Las crónicas periodísticas dan cuenta del enojo del presidente Alberto Fernández con la Corte Suprema por el fallo en el que ratifica la condena contra la señora Milagro Sala por amenazas contra una comisaría en Jujuy. También ha hablado de la existencia de una persecución contra los kirchneristas procesados o condenados que tanto él como sus aliados dentro y fuera del país, incluido al papa Francisco, han denominado lawfare; algo así como un sistema para acomodar la interpretación de las leyes o los hechos para condenar a liderazgos de izquierda latinoamericana, como castigo por haber hecho tanto bien.
Es así también que se han propuesto reformas del sistema judicial entero, indultos y amnistías para poner remedio a esa situación denunciada. En paralelo los procesos judiciales siguen su curso, con todas las instancias de revisión y la posibilidad de oponer defensas por parte de los imputados que no siempre han utilizado. La señora vicepresidente, involucrada en varias causas, se ha negado a dar explicaciones cada vez que lo podría haber hecho para hacer su descargo, negándose la posibilidad de demostrar qué cosa tan seria está tan en su contra.
En lugar de eso ha elegido la vía política. Así obtuvo palabras de aliento por parte del Papa, como ya he dicho, y ahora se empeña en hacer que su influencia en los otros poderes del Estado condicione el resultado del trabajo judicial.
Sería una catástrofe que el Poder Judicial sea virtualmente intervenido como un método de defensa en causas judiciales concretas, pero también habría que reconocer que si una facción tan grande hace semejantes acusaciones a un sistema político institucional del que participa y parece dispuesta a destruirlo, no estaría mal darles a los involucrados una chance extraordinaria de defensa, como medida previa a cualquier iniciativa de amnistía o indulto.

Sería como copiar la estrategia que adoptó Raúl Alfonsín en el año 1994 cuando veía que el entonces presidente Carlos Menem preparaba una presentación en la Corte Suprema para pasar por alto la prohibición de reelección, como hicieron muchos gobiernos provinciales y de otros países en los que tal posibilidad estaba vedada. Dados los pasos que el kirchnerismo parece estar dispuesto a dar para asegurar impunidad a sus miembros, esa instancia de revisión no formal de lo actuado en esos juicios serviría para que la opinión pública se entere de lo que pasa.

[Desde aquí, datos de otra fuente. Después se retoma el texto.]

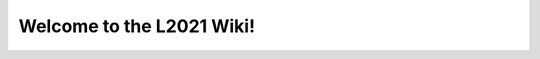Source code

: .. L2021 Wiki documentation master file, created by
   sphinx-quickstart on Tue Oct 29 15:48:15 2019.
   You can adapt this file completely to your liking, but it should at least
   contain the root `toctree` directive.

Welcome to the L2021 Wiki!
======================================
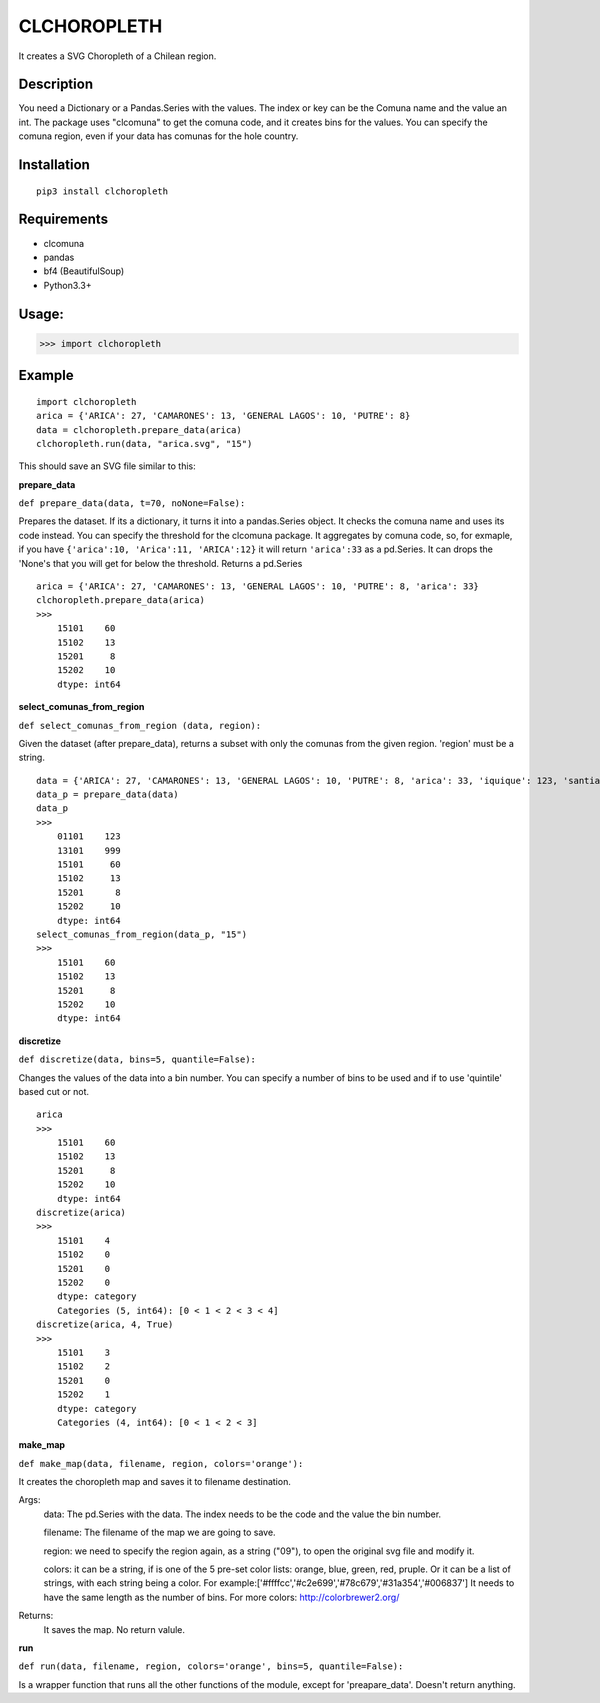 
CLCHOROPLETH
============

It creates a SVG Choropleth of a Chilean region. 

Description
-----------
You need a Dictionary or a Pandas.Series with the values. The index or key can be the Comuna name and the value an int. The package uses "clcomuna" to get the comuna code, and it creates bins for the values. You can specify the comuna region, even if your data has comunas for the hole country.

Installation
------------
::

    pip3 install clchoropleth

Requirements
------------

- clcomuna
- pandas
- bf4 (BeautifulSoup)
- Python3.3+

Usage:
------

>>> import clchoropleth

Example
-------

::

    import clchoropleth
    arica = {'ARICA': 27, 'CAMARONES': 13, 'GENERAL LAGOS': 10, 'PUTRE': 8}
    data = clchoropleth.prepare_data(arica)
    clchoropleth.run(data, "arica.svg", "15")

This should save an SVG file similar to this:

.. image:: arica.png


**prepare_data**

``def prepare_data(data, t=70, noNone=False):``

Prepares the dataset. If its a dictionary, it turns it into a pandas.Series object. 
It checks the comuna name and uses its code instead. You can specify the threshold for the clcomuna package. 
It aggregates by comuna code, so, for exmaple, if you have ``{'arica':10, 'Arica':11, 'ARICA':12}`` it will return ``'arica':33`` as a pd.Series.
It can drops the 'None's that you will get for below the threshold.
Returns a pd.Series

::

    arica = {'ARICA': 27, 'CAMARONES': 13, 'GENERAL LAGOS': 10, 'PUTRE': 8, 'arica': 33}
    clchoropleth.prepare_data(arica)
    >>>
        15101    60
        15102    13
        15201     8
        15202    10
        dtype: int64

**select_comunas_from_region**

``def select_comunas_from_region (data, region):``

Given the dataset (after prepare_data), returns a subset with only the comunas from the given region. 'region' must be a string.

::

    data = {'ARICA': 27, 'CAMARONES': 13, 'GENERAL LAGOS': 10, 'PUTRE': 8, 'arica': 33, 'iquique': 123, 'santiago': 999}
    data_p = prepare_data(data)
    data_p
    >>>
        01101    123
        13101    999
        15101     60
        15102     13
        15201      8
        15202     10
        dtype: int64
    select_comunas_from_region(data_p, "15")
    >>>
        15101    60
        15102    13
        15201     8
        15202    10
        dtype: int64


**discretize**

``def discretize(data, bins=5, quantile=False):``

Changes the values of the data into a bin number. You can specify a number of bins to be used and if to use 'quintile' based cut or not.
::

    arica
    >>>
        15101    60
        15102    13
        15201     8
        15202    10
        dtype: int64
    discretize(arica)
    >>>
        15101    4
        15102    0
        15201    0
        15202    0
        dtype: category
        Categories (5, int64): [0 < 1 < 2 < 3 < 4]
    discretize(arica, 4, True)
    >>>
        15101    3
        15102    2
        15201    0
        15202    1
        dtype: category
        Categories (4, int64): [0 < 1 < 2 < 3]

**make_map**

``def make_map(data, filename, region, colors='orange'):``

It creates the choropleth map and saves it to filename destination.

Args:
    data: The pd.Series with the data. The index needs to be the code and the value the bin number.
    
    filename: The filename of the map we are going to save.
    
    region: we need to specify the region again, as a string ("09"), to open the original svg file and modify it.
    
    colors: it can be a string, if is one of the 5 pre-set color lists:
    orange, blue, green, red, pruple. Or it can be a list of strings, with each string being a color. For example:['#ffffcc','#c2e699','#78c679','#31a354','#006837']
    It needs to have the same length as the number of bins.
    For more colors: http://colorbrewer2.org/

Returns:
    It saves the map. No return valule.


**run**

``def run(data, filename, region, colors='orange', bins=5, quantile=False):``

Is a wrapper function that runs all the other functions of the module, except for 'preapare_data'. Doesn't return anything.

El Congreso podría dar lugar a que los que afirman ser perseguidos por lawfare expongan sus razones y sean interrogados por los diputados y senadores junto con los fiscales de las causas acerca de los delitos que se les imputan o por los que fueron condenados, sin límite de tiempo, con las cámaras de televisión mostrando cómo demuestran su punto. Las personas como la Vicepresidente tendrán la oportunidad de declarar en público a salvo del lawfare.
El cierre de ese debate podría ser seguido de un plebiscito en el que el pueblo, habiendo sido testigo de las sesiones, determine si cada uno de ellos es culpable o inocente en cada caso. Aquellos que resultaron absueltos podrían ser indultados por el presidente con toda tranquilidad.
Pasado esto, ya no podrán quedar dudas acerca de que haya existido persecución alguna o se comprobará que fue cierto, para que se adopten las reformas que sean necesarias. Pero nada de esto se puede hacer como un arreglo a puertas cerradas del club de la política, porque entonces se haría mejor en derogar directamente la legislación penal que involucra la criminalidad de la función pública. Si la idea es que se puede robar libremente hay que dejar de inventar conspiraciones y hacer esa regla igual para todos.